Utopian fiction has a bad reputation, much of it well-deserved: Few genres are as congenial to humorless, didactic writing. Most utopias have little room for development, ambiguity, or questions left open, let alone interesting characters or an involving plot. But there are exceptions, many of which have issued from the pen of Ken MacLeod, a Scottish science-fiction writer who doesn’t just question the utopias he builds: If need be, he’ll let them fail.
In a quartet of novels–The Star Fraction (1995), The Stone Canal (1996), The Cassini Division (1998), and The Sky Road (1999)–MacLeod sets up several societies then lets them loose in something akin to the real world, where they can compete, infiltrate each other, and try to come to terms with their internal contradictions. If the traditional utopian uses fiction to express his firmest views, MacLeod seems to be working out ideas as he writes. His books are filled with politics, but those politics, in turn, are suffused with playfulness and contingency.

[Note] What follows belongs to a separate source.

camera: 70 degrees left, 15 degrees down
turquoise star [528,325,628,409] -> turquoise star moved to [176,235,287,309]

In part, this reflects his past. In the 1970s and early ’80s, MacLeod, now 46, was an active Trotskyist, and he subsequently spent some time in the British Communist Party. Somewhere along the way, he grew interested in critiques of economic planning; these days, he’s more libertarian than socialist, though he hasn’t rejected the ideals that drew him to the left. He’s still opposed to war and poverty, and still interested in cooperatives and other forms of worker ownership.
The result is a series of books in which theoretically estranged ideas bleed into one another in unusual, inventive ways. Many science-fiction novels have been set in anarcho-capitalist societies, with police protection sold on the market. Only The Star Fraction includes a protection company called the Felix Dzerzhinsky Workers’ Defence Collective, named for the founder of the Soviet secret police. And while both anarcho-communist and anarcho-capitalist worlds have appeared in science fiction, only The Cassini Division shows them making contact and slowly starting to subvert each other.

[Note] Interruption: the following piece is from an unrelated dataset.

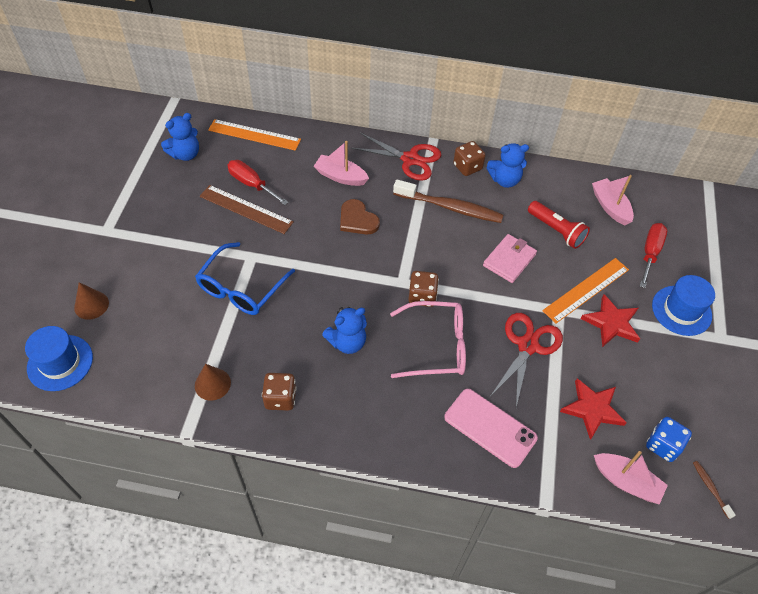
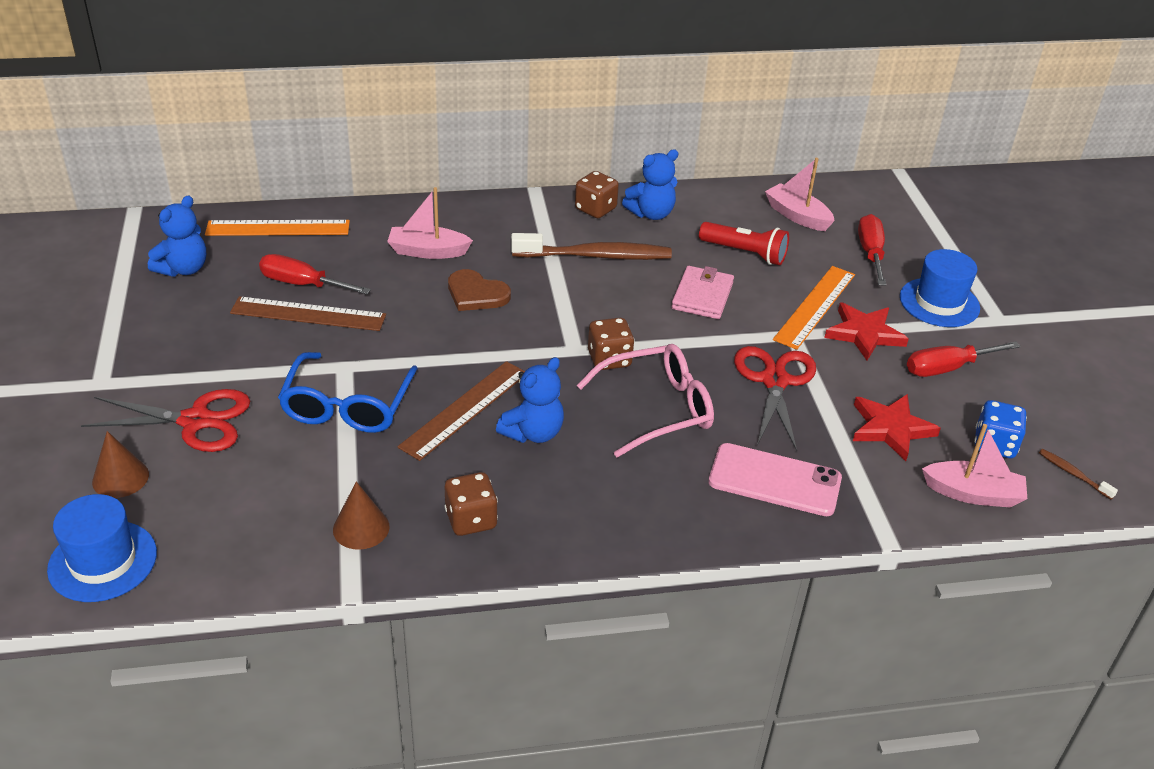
camera: 20 degrees left, 15 degrees down
red scissors [351,133,441,181] -> red scissors moved to [81,389,250,452]
none -> brown ruler [397,361,525,461]
none -> red screwdriver [907,341,1021,377]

The books aren’t flawless–an important romantic liaison in The Sky Road isn’t entirely credible, for example–but they’re among the best science fiction being produced today, combining savvy politics and a rich sense of history with complex characters, gripping storytelling, and much humor. (Perhaps one reason the series is popular with both libertarians and socialists is because the libertarians don’t notice the socialist in-jokes, and vice versa.)
Acclaimed in the United Kingdom–The Sky Road won the British Science Fiction Association Award–MacLeod’s novels have only recently begun to appear in the U.S. In August, a few weeks after Tor Books brought out an American edition of The Sky Road, I spoke with its author by telephone.

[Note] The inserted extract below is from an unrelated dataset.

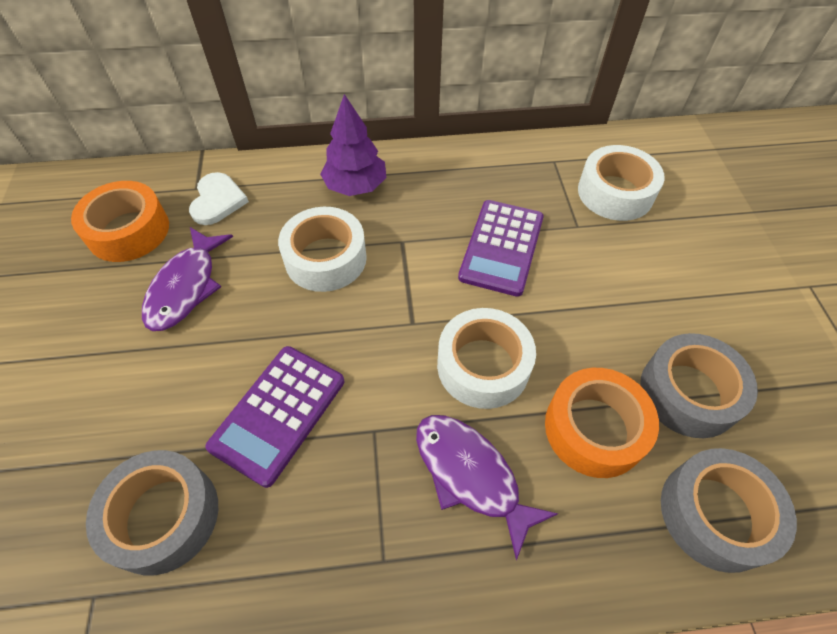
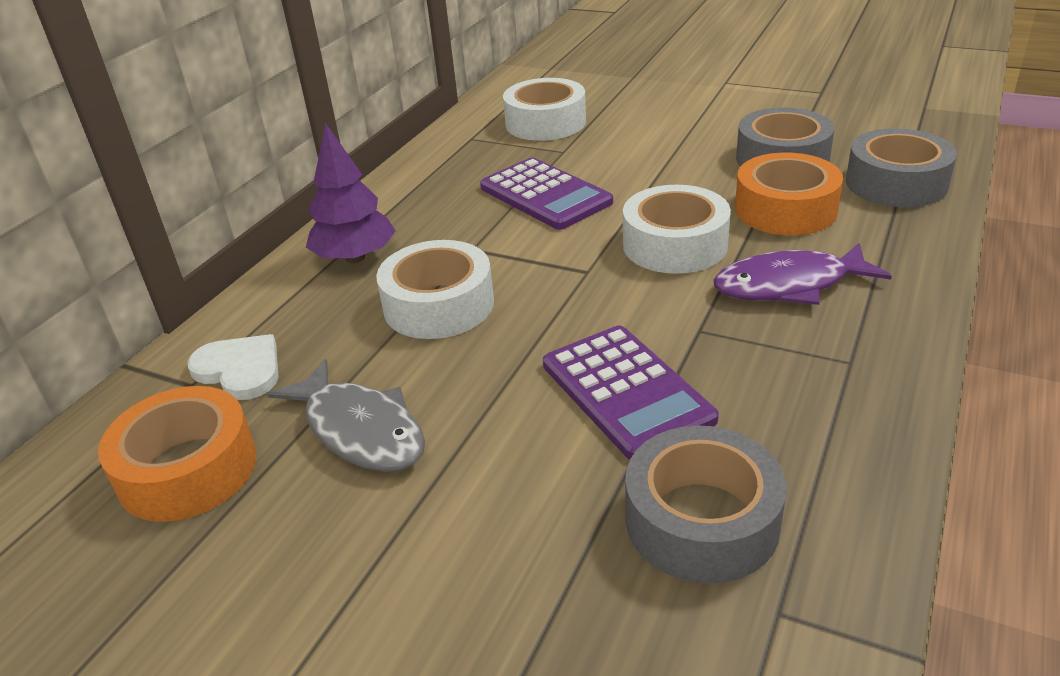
camera: 55 degrees left, 20 degrees down
purple fish [142,227,233,331] -> grey fish [267,359,425,472]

Q: Your books owe a lot to the utopian tradition, but you seem to take a relentlessly anti-utopian approach to them. No matter how appealing one of your societies might be, it’s going to have a dark side, or several dark sides.
A: I’m pretty much anti-utopian in that sense. The societies I present in a reasonably attractive light only exist in unstable configurations of outside forces. When the balance of forces change, they disappear or change themselves. So no final, stable society is postulated.
Q: Of the social systems you’ve described, do you find one more attractive than the others?
A: My lazy, selfish preference would go to the society in the far-future section of The Sky Road–that rather rural industrial Scotland, which is kind of an idealization of a part of the Highlands where I spent quite a bit of time when I was younger. I knew guys like [the workers in that book], who could do just about anything, who were very literate but also very practical.
Q: The ideological dialogue in the books, especially The Cassini Division, is between capitalist libertarians and anarchists of the left. But the Fourth International is a constant presence as well. Is that an in-joke, or do you see Trotskyism as somehow compatible with libertarian or anarchist currents?
A: Trotskyism is an offshoot of Bolshevism, which is not very libertarian, to say the least. But in the 1960s and ’70s especially, it appealed to a lot of people who had a radical, anti-authoritarian impulse.
The oddest ideologies appealed to that generation. In some countries, Maoism became a very significant movement. In Finland, it was the [Stalinist] Communist Party: A lot of former New Leftists are now what they call "Old Stalies," who have shaved their beards and put on suits and become respectable.
Q: I take it you see the possibility of a socialist resurgence, if capitalism’s stock starts going down again?
A: Yeah, I think that’s a definite possibility.